The photographer interprets the surreal desertscapes of the pioneer painter for the Tate
To celebrate the opening of the Tate Modern’s retrospective of American modernist painter Georgia O’Keeffe, photographer Petra Collins has reinterpreted her work in a surreal, dreamlike video sequence.
Bringing to life the desertscapes of New Mexico and sprawling scenes of Lake George in upstate New York O’Keeffe was famous for, the Canadian photographer got together some of her creative muses to interact with the environments, including Barbara Ferreira, Lee Armoogam, Seasheel Coker, Maia Ruth Lee and Ajani Russell. Archival interviews with O’Keefe from the Tate are overlaid on the pastel tableaux.

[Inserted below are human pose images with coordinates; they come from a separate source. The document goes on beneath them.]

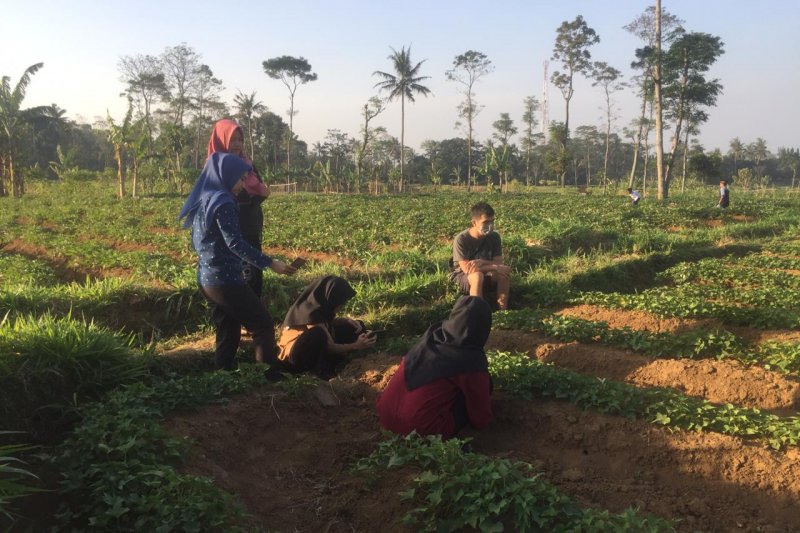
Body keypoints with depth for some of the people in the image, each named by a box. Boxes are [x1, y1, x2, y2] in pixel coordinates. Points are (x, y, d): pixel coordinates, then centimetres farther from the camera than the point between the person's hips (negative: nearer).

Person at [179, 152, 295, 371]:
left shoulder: (203, 199, 12)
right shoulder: (222, 201, -16)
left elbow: (198, 241, 20)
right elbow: (235, 243, -23)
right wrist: (269, 263, -24)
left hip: (207, 279, 9)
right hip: (225, 280, -9)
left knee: (228, 333, 15)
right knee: (264, 326, 0)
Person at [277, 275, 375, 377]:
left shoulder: (321, 303, -8)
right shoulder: (312, 312, -30)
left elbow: (329, 322, 14)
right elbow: (329, 347, -25)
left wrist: (347, 320, -4)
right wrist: (355, 346, -22)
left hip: (316, 349, 10)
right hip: (295, 355, -10)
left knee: (354, 328, 3)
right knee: (317, 334, -41)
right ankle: (317, 369, -18)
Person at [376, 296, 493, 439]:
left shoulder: (432, 333, 5)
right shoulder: (472, 359, -12)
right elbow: (481, 419, -1)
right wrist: (482, 421, 23)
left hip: (386, 416, 6)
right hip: (421, 430, -6)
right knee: (484, 383, 5)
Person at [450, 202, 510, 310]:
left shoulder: (494, 237, -9)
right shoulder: (461, 239, -22)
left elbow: (499, 263, -12)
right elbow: (467, 268, -27)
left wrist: (482, 263, -32)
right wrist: (494, 267, -29)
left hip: (486, 275, 4)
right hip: (462, 277, -4)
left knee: (504, 272, -26)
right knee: (477, 275, -38)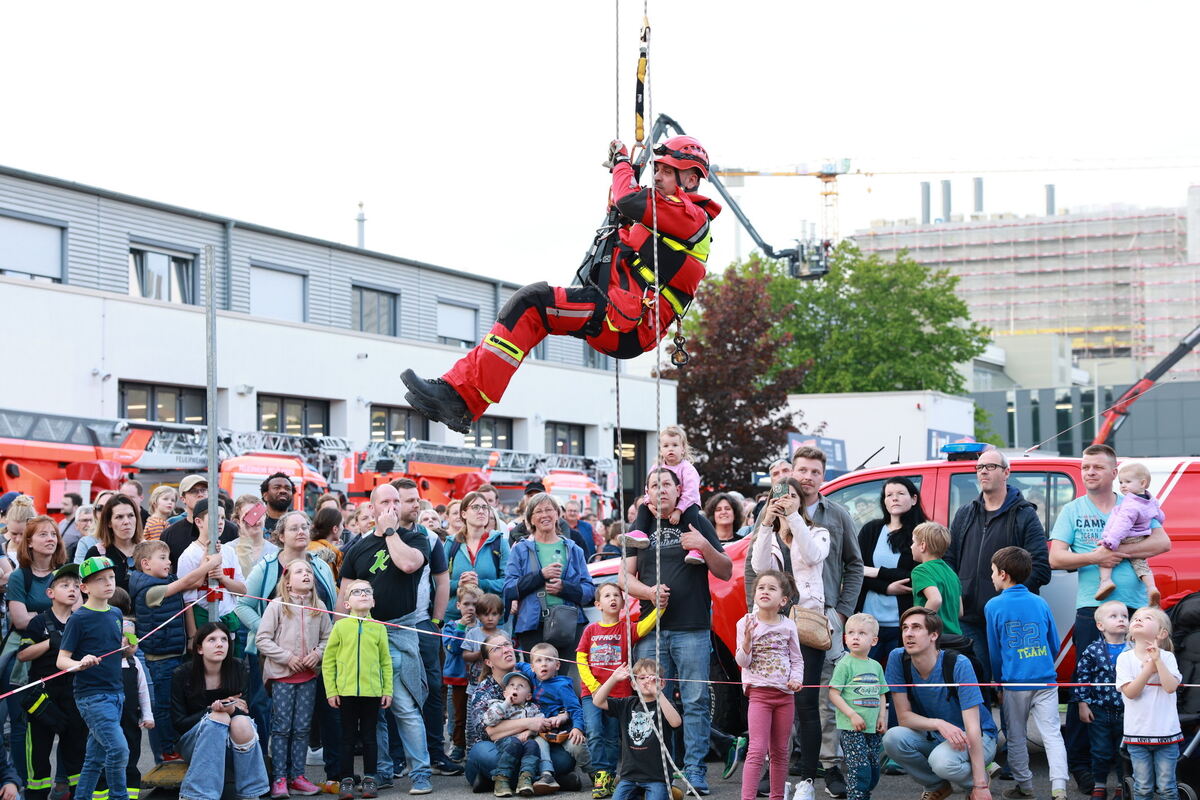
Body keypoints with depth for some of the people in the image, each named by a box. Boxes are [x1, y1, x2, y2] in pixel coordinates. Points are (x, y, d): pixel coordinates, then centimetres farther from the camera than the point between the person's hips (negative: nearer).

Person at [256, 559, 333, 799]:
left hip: (308, 675, 3)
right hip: (282, 675, -3)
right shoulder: (277, 605, -6)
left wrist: (317, 653, -7)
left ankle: (297, 776, 14)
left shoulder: (319, 606, 4)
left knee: (302, 728, 7)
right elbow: (262, 639, -8)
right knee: (282, 727, -1)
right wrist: (287, 657, -13)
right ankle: (279, 778, 4)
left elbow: (327, 637, 11)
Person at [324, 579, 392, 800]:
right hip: (346, 691, -1)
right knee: (348, 737, 6)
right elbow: (328, 660, 1)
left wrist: (388, 690, 1)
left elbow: (386, 661, 6)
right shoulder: (341, 626, 0)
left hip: (372, 691, 1)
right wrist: (331, 690, -3)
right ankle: (346, 780, 12)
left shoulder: (378, 628, 3)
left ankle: (370, 779, 16)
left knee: (369, 736, 8)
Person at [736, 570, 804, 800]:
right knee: (758, 749, -12)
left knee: (780, 751, 11)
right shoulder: (746, 623, -3)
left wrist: (796, 679, -8)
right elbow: (742, 661, -7)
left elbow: (797, 659, 10)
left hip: (785, 694, 3)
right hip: (759, 692, -3)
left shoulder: (788, 626, 4)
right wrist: (747, 640, -24)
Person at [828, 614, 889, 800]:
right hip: (851, 728, -6)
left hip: (873, 728, 6)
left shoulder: (876, 666, 12)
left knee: (874, 768, 9)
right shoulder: (845, 664, -6)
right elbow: (833, 694, -9)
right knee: (859, 768, -13)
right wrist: (852, 715, -16)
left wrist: (882, 717, 6)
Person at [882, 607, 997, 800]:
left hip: (978, 738, -4)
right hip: (934, 736, 4)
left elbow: (972, 726, -26)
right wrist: (940, 724, -32)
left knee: (942, 759, -36)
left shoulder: (958, 665, -24)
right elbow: (903, 717, -11)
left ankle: (978, 779, 0)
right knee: (892, 738, -24)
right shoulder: (898, 659, -13)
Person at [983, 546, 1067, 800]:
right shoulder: (1041, 603, 7)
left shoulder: (994, 606, -2)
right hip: (1046, 680, 2)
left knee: (1016, 738, 11)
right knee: (1052, 734, -1)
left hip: (1015, 683, -2)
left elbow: (994, 651, 4)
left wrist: (999, 680, 17)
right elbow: (1055, 646, 14)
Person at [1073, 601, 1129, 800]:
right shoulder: (1093, 651, -6)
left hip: (1127, 711, 1)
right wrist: (1082, 704, -5)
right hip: (1100, 711, -1)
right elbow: (1083, 677, -2)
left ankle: (1123, 784, 26)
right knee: (1101, 752, 7)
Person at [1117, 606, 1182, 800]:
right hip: (1137, 732, 1)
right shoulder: (1125, 658, 0)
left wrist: (1157, 660, -17)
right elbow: (1130, 692, -11)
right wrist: (1149, 668, -16)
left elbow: (1171, 687, -16)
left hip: (1166, 732, -1)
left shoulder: (1167, 657, -1)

Speaking to Vogue about her love for the Wisconsin-born painter, Collins said: “I was in a colour class. I was so drawn to her work, the shapes and lines, how she took a simple American landscape and made it into this soft but also super-hard object. Her paintings are pretty realistic, but they’re also very surreal.”
Collins uses her homage to explore the nuances of O’Keeffe’s themes: many imposed ideas of sexuality and the female body onto her work, when really, it was a much more organic process. “I tried to paint what I saw,” the painter says in the audio. “I thought someone could tell me how to paint a landscape, but I never found that person. I had to just settle down and try. I thought somebody could tell me how, but I found nobody could. They could tell you how they painted their landscape, but they couldn’t tell me to paint mine.”
“People always wanted to sexualise her, to make her work about sex, to make it about the female body. It could be, but I found it really interesting that she couldn’t paint her own landscape without people putting these connotations on it,” Collins explained. “People were telling her, this is this. And she would say, No: My landscape is my landscape.”
Exploring her own artistic parallels with the painter, Collins said: “I feel like that’s what I do, and what a lot of the girls in this video do, too.”
The retrospective on the trailblazing twentieth century artist is on at the Tate Modern 6 July – 30 October, with over 100 of her artworks on display.